A stunning speech in favour, and by no less than the Shadow Foreign Secretary for Labour. He was one of 66 Labour MPs to vote against their leader and for action. An extract:
Now Mr Speaker, no-one in this debate doubts the deadly serious threat we face from Daesh and what they do, although sometimes we find it hard to live with the reality. We know that in June four gay men were thrown off the fifth storey of a building in the Syrian city of Deir ez-Zor. We know that in August the 82-year-old guardian of the antiquities of Palmyra, Professor Khaled al-Assad, was beheaded, and his headless body was hung from a traffic light. And we know that in recent weeks there has been the discovery of mass graves in Sinjar, one said to contain the bodies of older Yazidi women murdered by Daesh because they were judged too old to be sold for sex.
We know they have killed 30 British tourists in Tunisia, 224 Russian holidaymakers on a plane, 178 people in suicide bombings in Beirut, Ankara and Suruc. 130 people in Paris including those young people in the Bataclan whom Daesh – in trying to justify their bloody slaughter – called ‘apostates engaged in prostitution and vice’. If it had happened here, they could have been our children. And we know that they are plotting more attacks.

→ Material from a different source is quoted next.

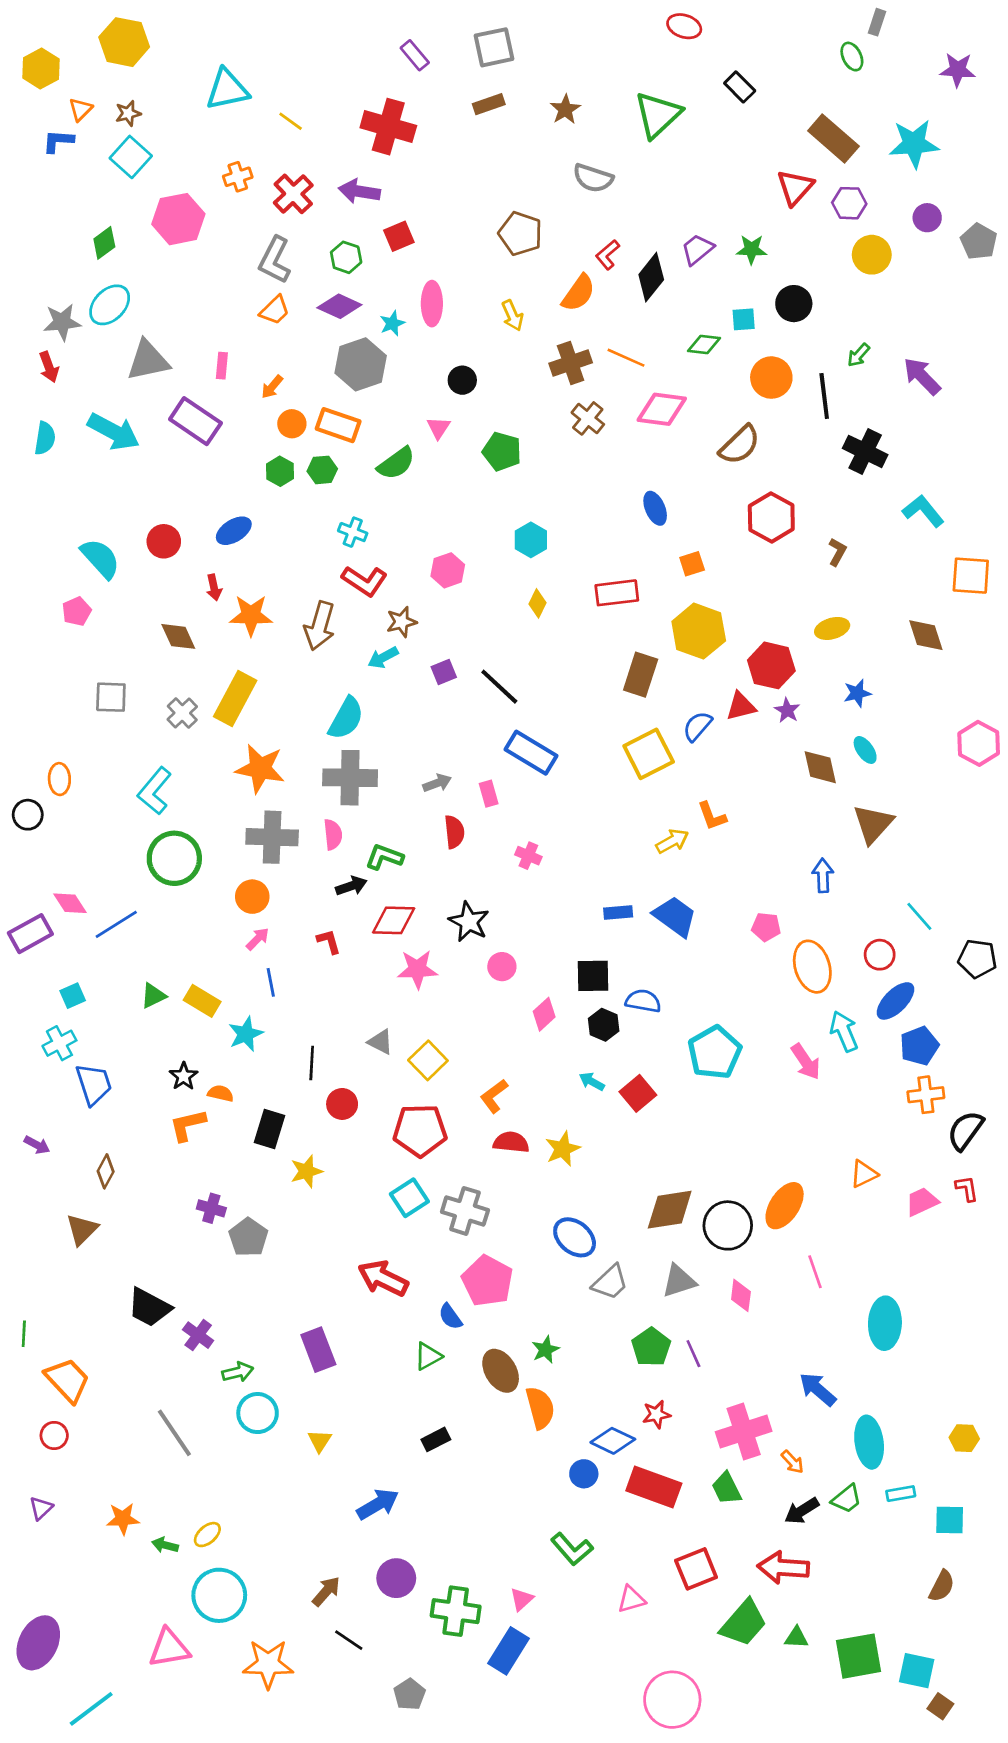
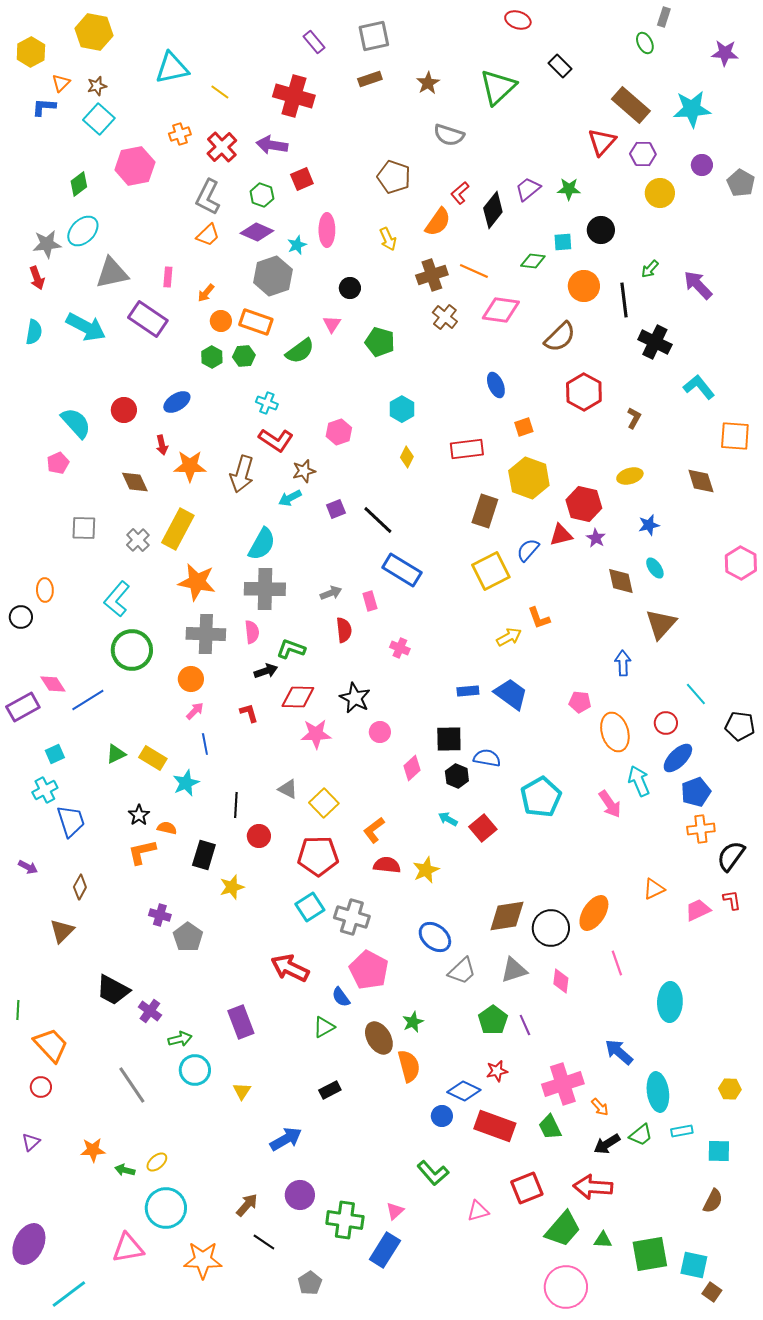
pink circle: (672, 1700) -> (566, 1287), moved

So the question for each of us – and for our national security – is this: given that we know what they are doing, can we really stand aside and refuse to act fully in our self-defence against those who are planning these attacks? Can we really leave to others the responsibility for defending our national security when it is our responsibility?

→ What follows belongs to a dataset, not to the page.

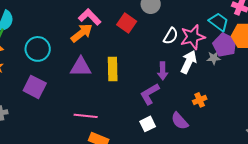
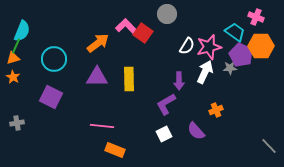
pink L-shape: (90, 17) -> (127, 27), moved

The case generally for why they must be stopped. But his best lines were his appeal to Labour MPs to vote for action:
Now Mr Speaker, I hope the house will bear with me if I direct my closing remarks to my Labour friends and colleagues on this side of the House. As a party we have always been defined by our internationalism. We believe we have a responsibility one to another. We never have – and we never should – walk by on the other side of the road.
And we are here faced by fascists. Not just their calculated brutality, but their belief that they are superior to every single one of us in this chamber tonight, and all of the people that we represent. They hold us in contempt. They hold our values in contempt. They hold our belief in tolerance and decency in contempt. They hold our democracy, the means by which we will make our decision tonight, in contempt. And what we know about fascists is that they need to be defeated. And it is why, as we have heard tonight, socialists and trade unionists and others joined the International Brigade in the 1930s to fight against Franco. It’s why this entire House stood up against Hitler and Mussolini. It is why our party has always stood up against the denial of human rights and for justice. And my view, Mr Speaker, is that we must now confront this evil. It is now time for us to do our bit in Syria. And that is why I ask my colleagues to vote for the motion tonight.
The Conservatives voted in favour 315 to 7 and Labour voted 66 to 153.
Corbyn sat stony faced next to Benn as most of the House gave him a huge ovation. Benn didn’t just over-shadow his leader (easy to do) but also the Prime Minister. He looked like a true leader.